Well, now we have different providers for different sources of configuration options. Each of them providing configuration options. Now we need to combine these, so they fill all fields of our previously created configuration class.

In .NET you could combine such providers with the built-in ConfigurationBuilder. The order defines which sources have a higher priority. Latter added Configuration sources take precedence over earlier added sources.

private static void ConfigureAppConfiguration(HostBuilderContext context, IConfigurationBuilder builder) {
  builder
    .AddTomlFile("/etc/myproxy/systemdefaults.toml", true, false)
    .AddTomlFile("/etc/myproxy/adminstrator_overrides.toml", true, true)
    .AddJsonFile("~/.config/myproxy/usersettings.json", true, true)
    .AddYamlFile("~/.config/myproxy/usersettings.yaml", true, true)
    .AddUserSecrets<Startup>(true)
    .AddEnvironmentVariables();
}

If your application is supposed to run as a container, make sure to also allow configuration through environment variables.

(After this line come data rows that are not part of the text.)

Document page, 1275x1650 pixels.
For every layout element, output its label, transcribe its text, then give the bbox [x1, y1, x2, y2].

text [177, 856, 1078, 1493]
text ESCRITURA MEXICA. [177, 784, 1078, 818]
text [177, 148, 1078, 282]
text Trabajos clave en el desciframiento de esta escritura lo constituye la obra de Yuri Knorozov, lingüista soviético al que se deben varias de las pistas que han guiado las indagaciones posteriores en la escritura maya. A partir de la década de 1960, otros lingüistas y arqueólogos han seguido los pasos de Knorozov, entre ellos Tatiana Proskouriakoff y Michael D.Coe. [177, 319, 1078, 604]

Configuration hot-reloading

Hot reloading is a simple mechanism that allows the configuration to be edited while the application is running. As soon as the configuration source is changed (e.g., saved), the program automatically reloads the configuration and continues to run without any noticeable downtime. Most applications nowadays do not support hot-reloading of configuration. It’s also not mandatory, however it’s a nice goody, especially for services where downtime is not tolerable, or restarts take a lot of time. And some existing configuration frameworks have this as built-in feature. Let’s take the Options pattern from the .NET framework.

First you configure the sources for your application within the ConfigurationBuilder to have the “reloadOnChange” parameter set to true like so.

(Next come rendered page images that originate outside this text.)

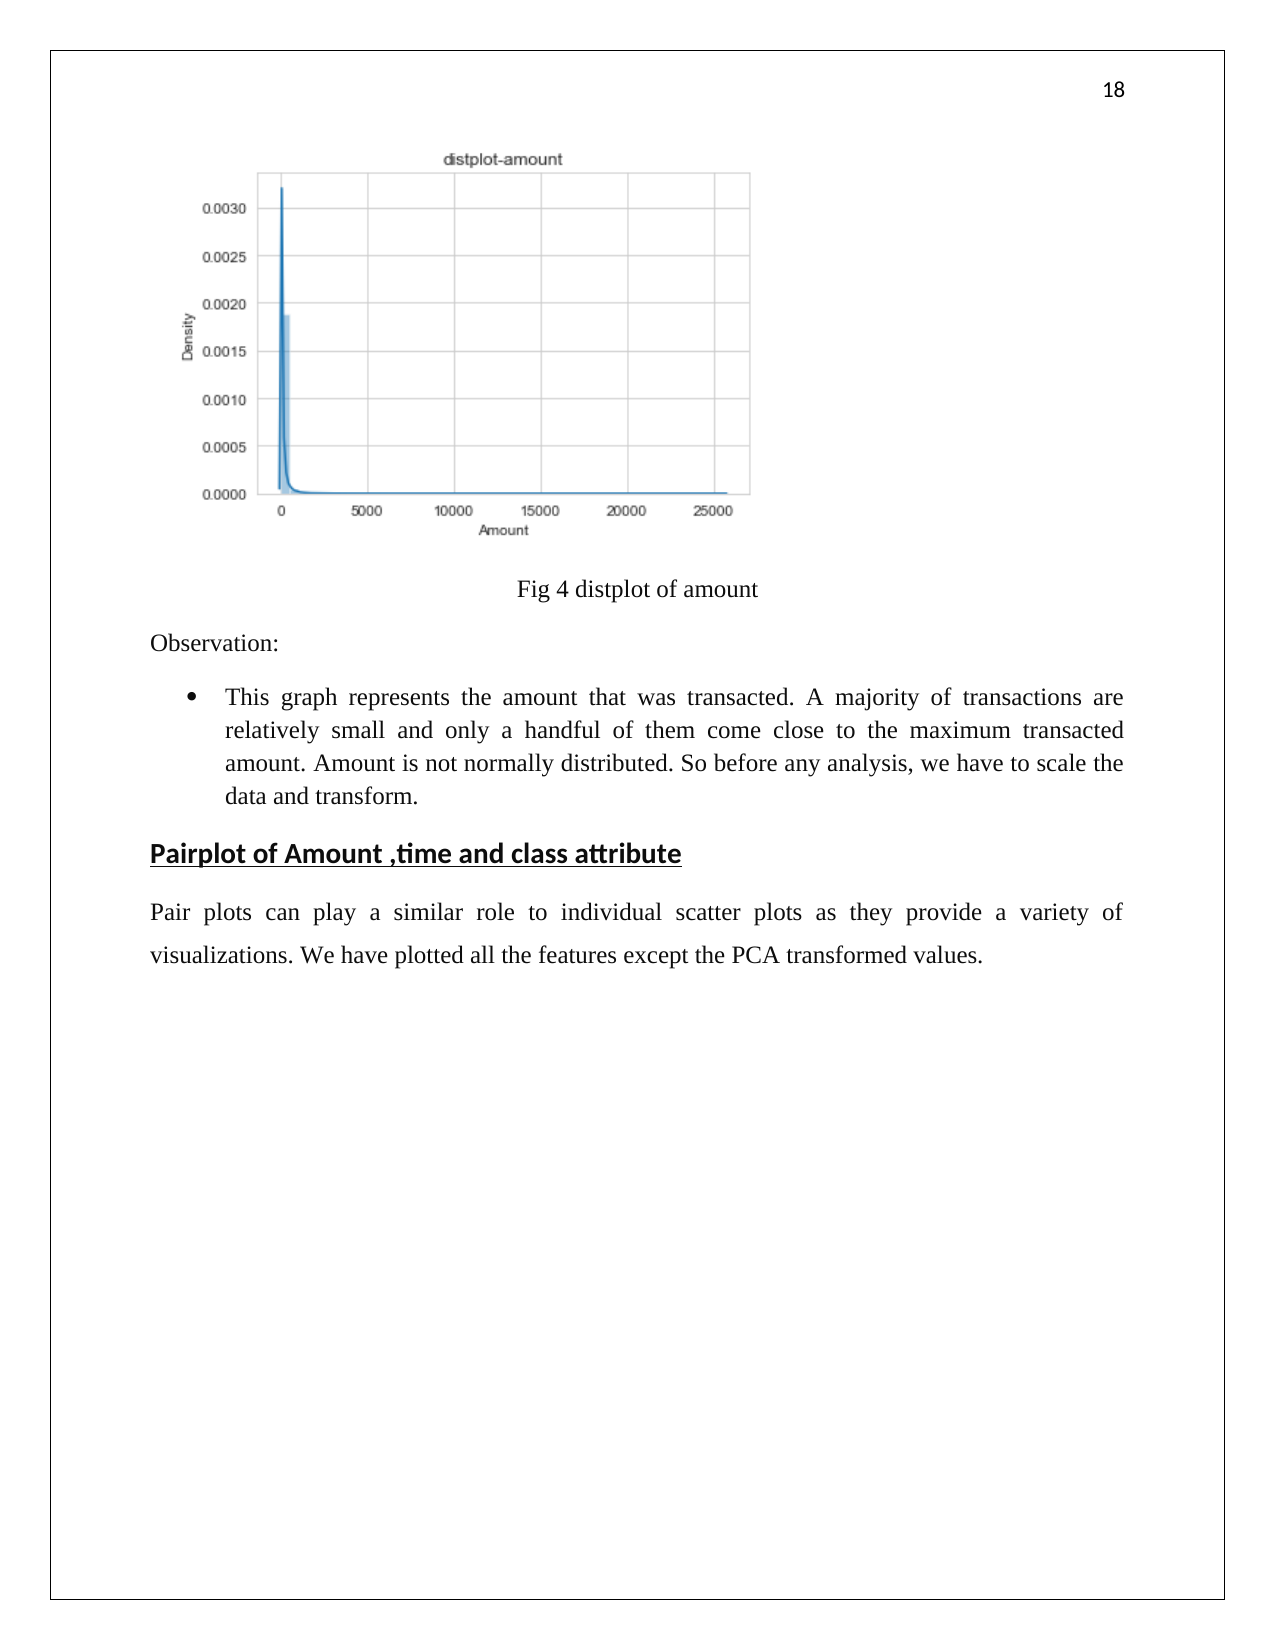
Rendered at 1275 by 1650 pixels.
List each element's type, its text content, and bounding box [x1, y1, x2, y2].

text Pairplot of Amount ,time and class attribute [150, 835, 1125, 871]
text Pair plots can play a similar role to individual scatter plots as they provide a variety of visualizations. We have plotted all the features except the PCA transformed values. [150, 897, 1125, 969]
text Observation: [150, 628, 1125, 657]
text Fig 4 distplot of amount [150, 574, 1125, 603]
list This graph represents the amount that was transacted. A majority of transactions are relatively small and only a handful of them come close to the maximum transacted amount. Amount is not normally distributed. So before any analysis, we have to scale the data and transform. [187, 682, 1125, 810]
picture [150, 150, 886, 550]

private static void ConfigureAppConfiguration(HostBuilderContext context, IConfigurationBuilder builder) {
  builder
    .AddTomlFile("/etc/myproxy/systemdefaults.toml", required: true, reloadOnChange: true);
}

Later you just use the ASP.NET Core dependency injection container (Microsoft.Extensions.DependencyInjection), and tell it to inject our previously defined MyProxyConfiguration model, based on the given Configuration field (IConfiguration injected into the Startup.cs).

services.Configure<MyProxyConfiguration>(Configuration);

Under the hood, this will inject a caching Proxy to the configuration, which will return cached values for already accessed properties, or read from the configuration source(s) if it hasn’t been read so far. If one of the configuration sources emits the reloadOnChange-event, the proxy clears itself.

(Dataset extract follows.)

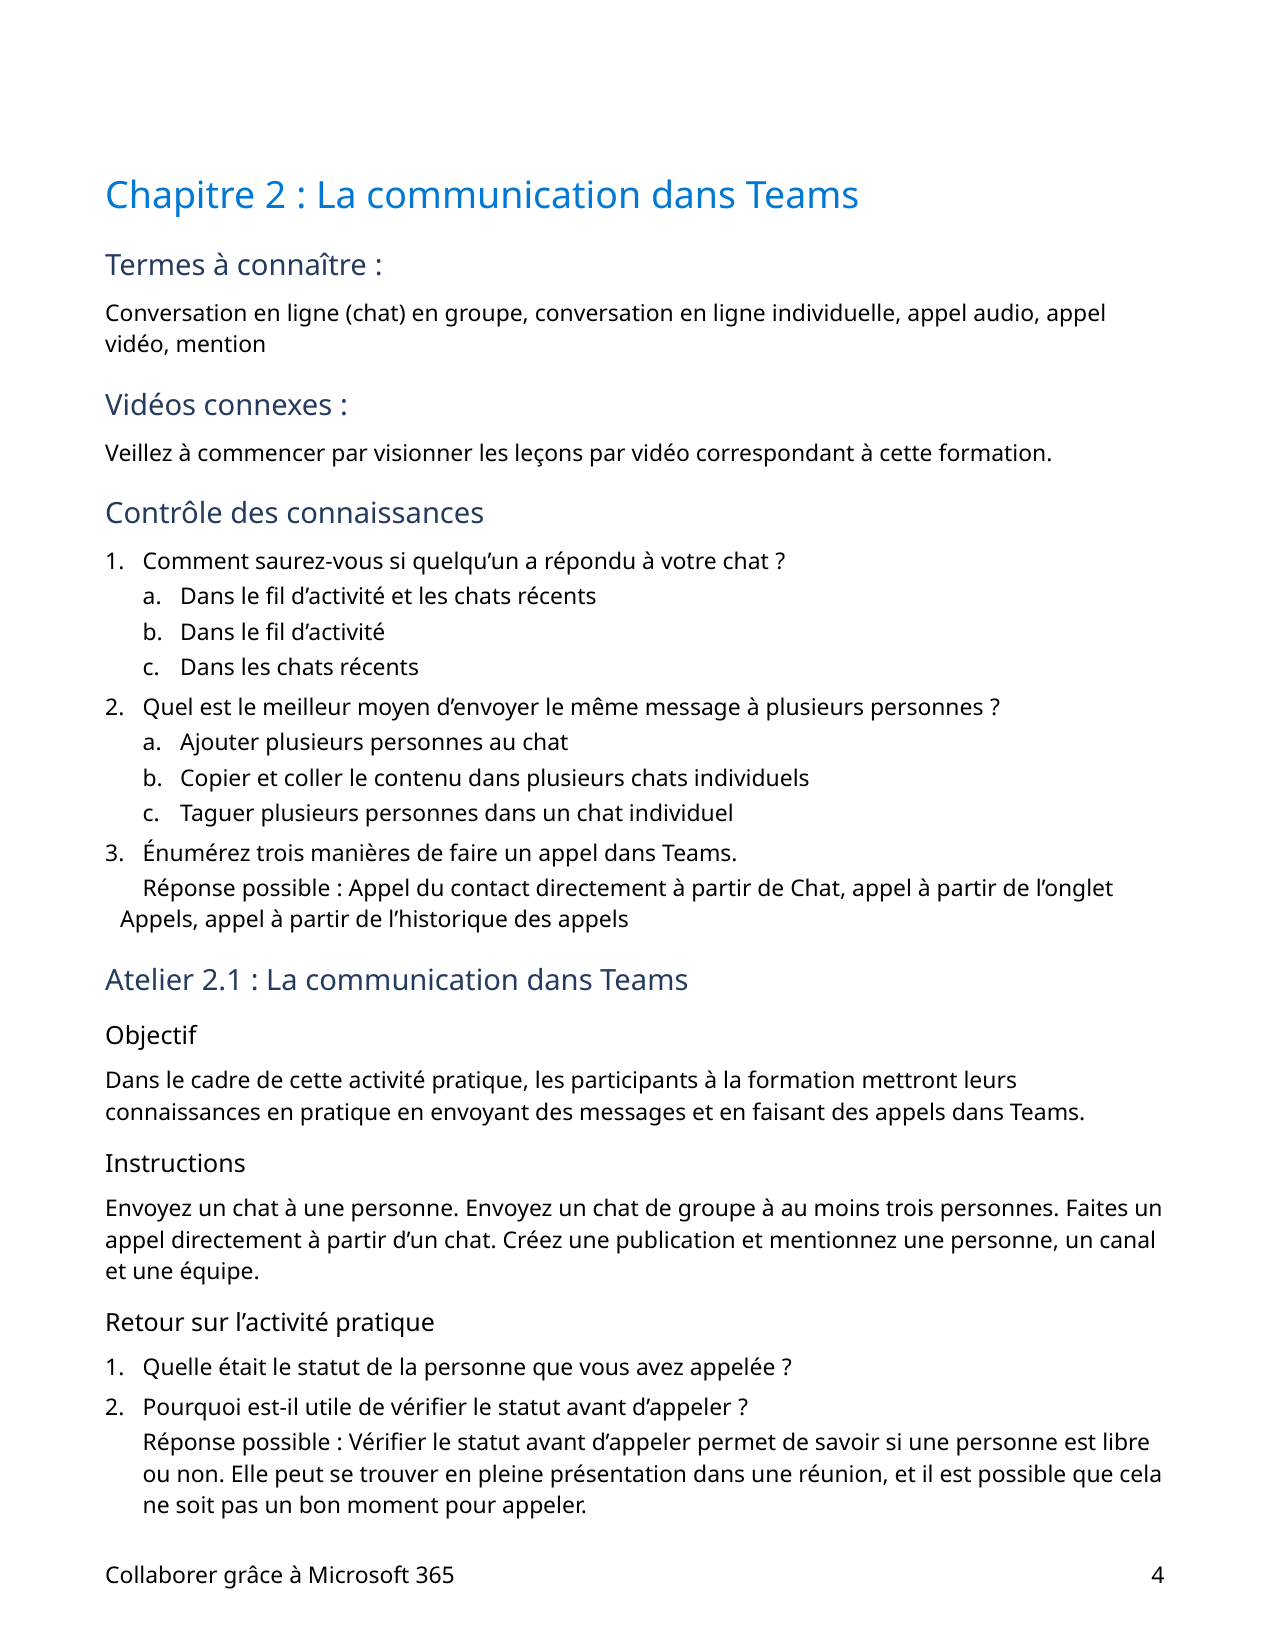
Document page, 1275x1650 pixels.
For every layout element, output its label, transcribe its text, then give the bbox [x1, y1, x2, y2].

.NET calls this the Option Pattern. In my opinion that’s one of the most elegant ways to solve configuration at least for applications written in C#.

Configuration Sanity Checks

having multiple sources of configuration is convenient. However, it might turn out painful to debug when something is not configured correctly. That’s why I prefer to do Configuration Sanity checks on Start of the application that crashes the application if something is missing or just improperly configured. Also, make sure to print an Error-Message (e.g., to stderr with what exactly is misconfigured or missing).

Sanity Check Checklist

Ensure that DateTime and Timespan types entered as strings are valid (enforce ISO-8601 like YYYY-MM-DDTHH:mm:ssZ)
are ConnectionStrings parseable (left empty? not set at all?)
are Listen Ports in a valid range? (max. numbers? restricted range?)
are all fields set, are some fields missing?